Activity:
Swap every "Ubuntu 10.10" in the records below for "Ubuntu 12.04", and return all the lines with nothing else changed.

Material for this task:

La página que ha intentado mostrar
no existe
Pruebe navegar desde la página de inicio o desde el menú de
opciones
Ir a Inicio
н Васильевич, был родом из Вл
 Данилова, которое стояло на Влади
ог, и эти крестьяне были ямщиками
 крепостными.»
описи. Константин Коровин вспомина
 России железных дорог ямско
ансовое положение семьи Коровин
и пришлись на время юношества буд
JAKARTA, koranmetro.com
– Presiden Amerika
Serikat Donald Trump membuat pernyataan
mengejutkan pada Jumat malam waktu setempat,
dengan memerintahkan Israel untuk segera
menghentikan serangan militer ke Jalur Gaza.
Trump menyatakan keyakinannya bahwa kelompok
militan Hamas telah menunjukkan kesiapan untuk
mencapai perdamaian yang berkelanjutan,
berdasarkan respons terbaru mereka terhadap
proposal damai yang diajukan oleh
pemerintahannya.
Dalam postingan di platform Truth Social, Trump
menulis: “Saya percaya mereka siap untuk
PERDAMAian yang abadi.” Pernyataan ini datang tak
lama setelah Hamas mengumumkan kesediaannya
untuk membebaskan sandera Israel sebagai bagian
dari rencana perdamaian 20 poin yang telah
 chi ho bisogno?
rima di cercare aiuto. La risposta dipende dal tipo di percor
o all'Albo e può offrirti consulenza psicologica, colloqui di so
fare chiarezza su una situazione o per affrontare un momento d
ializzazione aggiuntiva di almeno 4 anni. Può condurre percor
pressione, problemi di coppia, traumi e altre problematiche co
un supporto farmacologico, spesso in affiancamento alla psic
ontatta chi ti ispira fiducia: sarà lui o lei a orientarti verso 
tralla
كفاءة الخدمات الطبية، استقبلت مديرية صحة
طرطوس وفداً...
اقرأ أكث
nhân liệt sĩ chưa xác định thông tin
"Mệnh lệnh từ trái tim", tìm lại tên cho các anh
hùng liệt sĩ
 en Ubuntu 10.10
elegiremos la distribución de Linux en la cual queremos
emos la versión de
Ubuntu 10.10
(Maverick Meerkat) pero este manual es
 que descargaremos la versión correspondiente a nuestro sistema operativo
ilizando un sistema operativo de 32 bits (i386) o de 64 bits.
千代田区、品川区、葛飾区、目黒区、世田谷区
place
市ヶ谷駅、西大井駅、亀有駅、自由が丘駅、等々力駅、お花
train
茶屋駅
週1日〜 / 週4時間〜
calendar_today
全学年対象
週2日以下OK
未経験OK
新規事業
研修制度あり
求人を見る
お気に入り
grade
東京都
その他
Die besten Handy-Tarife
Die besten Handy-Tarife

Task answer:
La página que ha intentado mostrar
no existe
Pruebe navegar desde la página de inicio o desde el menú de
opciones
Ir a Inicio
н Васильевич, был родом из Вл
 Данилова, которое стояло на Влади
ог, и эти крестьяне были ямщиками
 крепостными.»
описи. Константин Коровин вспомина
 России железных дорог ямско
ансовое положение семьи Коровин
и пришлись на время юношества буд
JAKARTA, koranmetro.com
– Presiden Amerika
Serikat Donald Trump membuat pernyataan
mengejutkan pada Jumat malam waktu setempat,
dengan memerintahkan Israel untuk segera
menghentikan serangan militer ke Jalur Gaza.
Trump menyatakan keyakinannya bahwa kelompok
militan Hamas telah menunjukkan kesiapan untuk
mencapai perdamaian yang berkelanjutan,
berdasarkan respons terbaru mereka terhadap
proposal damai yang diajukan oleh
pemerintahannya.
Dalam postingan di platform Truth Social, Trump
menulis: “Saya percaya mereka siap untuk
PERDAMAian yang abadi.” Pernyataan ini datang tak
lama setelah Hamas mengumumkan kesediaannya
untuk membebaskan sandera Israel sebagai bagian
dari rencana perdamaian 20 poin yang telah
 chi ho bisogno?
rima di cercare aiuto. La risposta dipende dal tipo di percor
o all'Albo e può offrirti consulenza psicologica, colloqui di so
fare chiarezza su una situazione o per affrontare un momento d
ializzazione aggiuntiva di almeno 4 anni. Può condurre percor
pressione, problemi di coppia, traumi e altre problematiche co
un supporto farmacologico, spesso in affiancamento alla psic
ontatta chi ti ispira fiducia: sarà lui o lei a orientarti verso 
tralla
كفاءة الخدمات الطبية، استقبلت مديرية صحة
طرطوس وفداً...
اقرأ أكث
nhân liệt sĩ chưa xác định thông tin
"Mệnh lệnh từ trái tim", tìm lại tên cho các anh
hùng liệt sĩ
 en Ubuntu 12.04
elegiremos la distribución de Linux en la cual queremos
emos la versión de
Ubuntu 12.04
(Maverick Meerkat) pero este manual es
 que descargaremos la versión correspondiente a nuestro sistema operativo
ilizando un sistema operativo de 32 bits (i386) o de 64 bits.
千代田区、品川区、葛飾区、目黒区、世田谷区
place
市ヶ谷駅、西大井駅、亀有駅、自由が丘駅、等々力駅、お花
train
茶屋駅
週1日〜 / 週4時間〜
calendar_today
全学年対象
週2日以下OK
未経験OK
新規事業
研修制度あり
求人を見る
お気に入り
grade
東京都
その他
Die besten Handy-Tarife
Die besten Handy-Tarife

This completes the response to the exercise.